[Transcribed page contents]
..............................

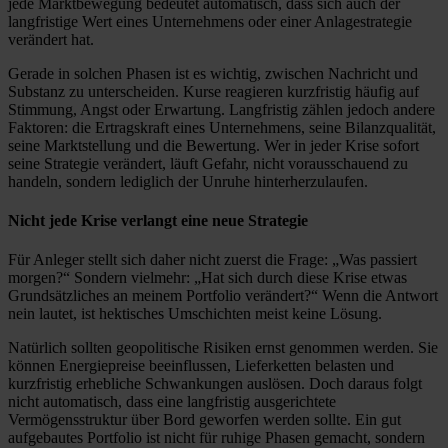
jede Marktbewegung bedeutet automatisch, dass sich auch der
langfristige Wert eines Unternehmens oder einer Anlagestrategie
verändert hat.
Gerade in solchen Phasen ist es wichtig, zwischen Nachricht und
Substanz zu unterscheiden. Kurse reagieren kurzfristig häufig auf
Stimmung, Angst oder Erwartung. Langfristig zählen jedoch andere
Faktoren: die Ertragskraft eines Unternehmens, seine Bilanzqualität,
seine Marktstellung und die Bewertung. Wer in jeder Krise sofort
seine Strategie verändert, läuft Gefahr, nicht vorausschauend zu
handeln, sondern lediglich der Unruhe hinterherzulaufen.
Nicht jede Krise verlangt eine neue Strategie
Für Anleger stellt sich daher nicht zuerst die Frage: „Was passiert
morgen?“ Sondern vielmehr: „Hat sich durch diese Krise etwas
Grundsätzliches an meinem Portfolio verändert?“ Wenn die Antwort
nein lautet, ist hektisches Umschichten meist keine Lösung.
Natürlich sollten geopolitische Risiken ernst genommen werden. Sie
können Energiepreise beeinflussen, Lieferketten belasten und
kurzfristig erhebliche Schwankungen auslösen. Doch daraus folgt
nicht automatisch, dass eine langfristig ausgerichtete
Vermögensstruktur über Bord geworfen werden sollte. Ein gut
aufgebautes Portfolio ist nicht für ruhige Phasen gemacht, sondern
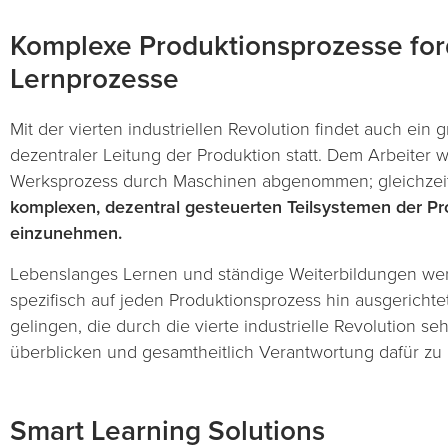
Komplexe Produktionsprozesse for
Lernprozesse
Mit der vierten industriellen Revolution findet auch ei
dezentraler Leitung der Produktion statt. Dem Arbeiter w
Werksprozess durch Maschinen abgenommen; gleichzeit
komplexen, dezentral gesteuerten Teilsystemen der Pro
einzunehmen.
Lebenslanges Lernen und ständige Weiterbildungen werde
spezifisch auf jeden Produktionsprozess hin ausgerichte
gelingen, die durch die vierte industrielle Revolution s
überblicken und gesamtheitlich Verantwortung dafür z
Smart Learning Solutions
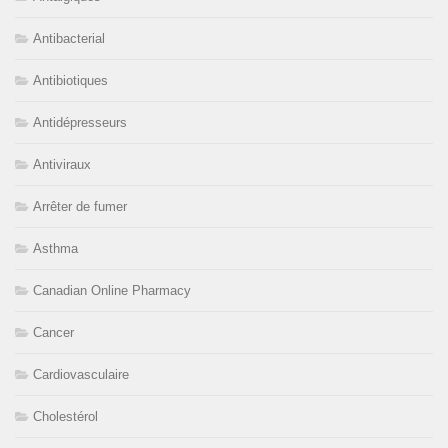
Antibacterial
Antibiotiques
Antidépresseurs
Antiviraux
Arrêter de fumer
Asthma
Canadian Online Pharmacy
Cancer
Cardiovasculaire
Cholestérol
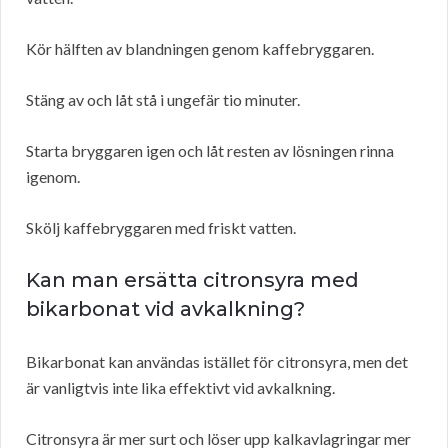
Kör hälften av blandningen genom kaffebryggaren.
Stäng av och låt stå i ungefär tio minuter.
Starta bryggaren igen och låt resten av lösningen rinna
igenom.
Skölj kaffebryggaren med friskt vatten.
Kan man ersätta citronsyra med
bikarbonat vid avkalkning?
Bikarbonat kan användas istället för citronsyra, men det
är vanligtvis inte lika effektivt vid avkalkning.
Citronsyra är mer surt och löser upp kalkavlagringar mer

..............................

### EXERCISE DESCRIPTION
Write out, from the lines above, only those from the line with "Mit der vierten" to the line with "einzunehmen.", exactly as given, including the first and the last.

### EXPECTED ANSWER
Mit der vierten industriellen Revolution findet auch ei
dezentraler Leitung der Produktion statt. Dem Arbeiter w
Werksprozess durch Maschinen abgenommen; gleichzeit
komplexen, dezentral gesteuerten Teilsystemen der Pro
einzunehmen.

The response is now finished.